YOUR TASK:
In the data below, find each line containing the string "Rnds" and return it.

EXERCISE MATERIALS:

################

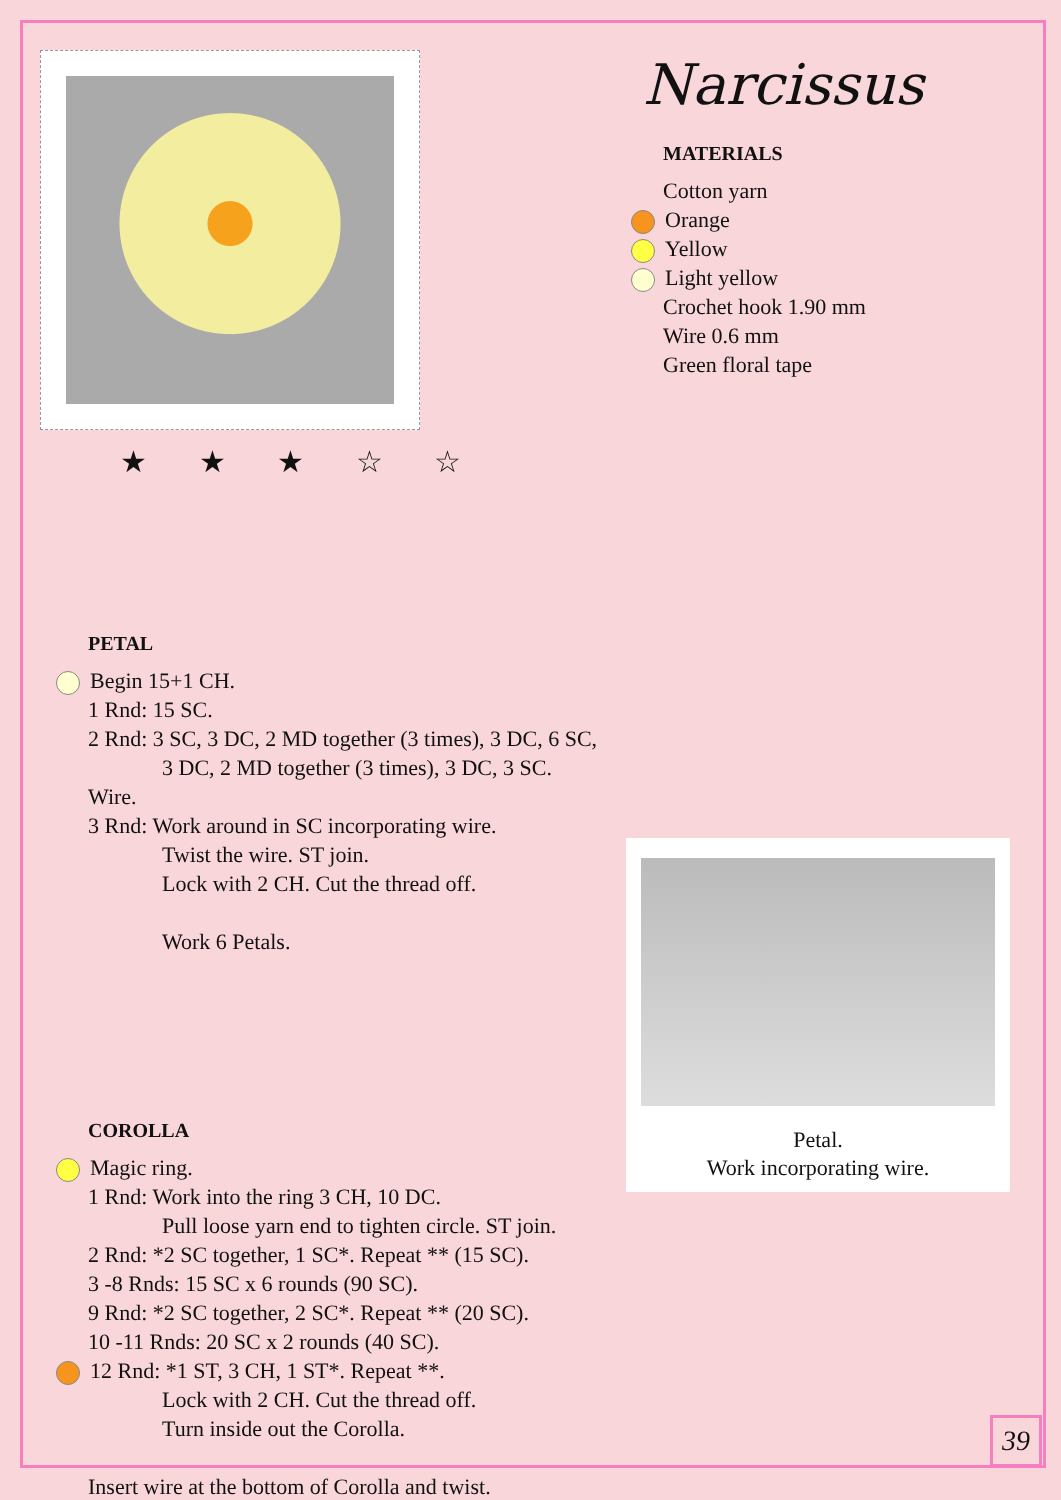★ ★ ★ ☆ ☆
Narcissus
MATERIALS
Cotton yarn
Orange
Yellow
Light yellow
Crochet hook 1.90 mm
Wire 0.6 mm
Green floral tape
PETAL
Begin 15+1 CH.
1 Rnd: 15 SC.
2 Rnd: 3 SC, 3 DC, 2 MD together (3 times), 3 DC, 6 SC,
3 DC, 2 MD together (3 times), 3 DC, 3 SC.
Wire.
3 Rnd: Work around in SC incorporating wire.
Twist the wire. ST join.
Lock with 2 CH. Cut the thread off.
Work 6 Petals.
COROLLA
Magic ring.
1 Rnd: Work into the ring 3 CH, 10 DC.
Pull loose yarn end to tighten circle. ST join.
2 Rnd: *2 SC together, 1 SC*. Repeat ** (15 SC).
3 -8 Rnds: 15 SC x 6 rounds (90 SC).
9 Rnd: *2 SC together, 2 SC*. Repeat ** (20 SC).
10 -11 Rnds: 20 SC x 2 rounds (40 SC).
12 Rnd: *1 ST, 3 CH, 1 ST*. Repeat **.
Lock with 2 CH. Cut the thread off.
Turn inside out the Corolla.
Insert wire at the bottom of Corolla and twist.
Petal.
Work incorporating wire.
39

################

TASK RESULT:
3 -8 Rnds: 15 SC x 6 rounds (90 SC).
10 -11 Rnds: 20 SC x 2 rounds (40 SC).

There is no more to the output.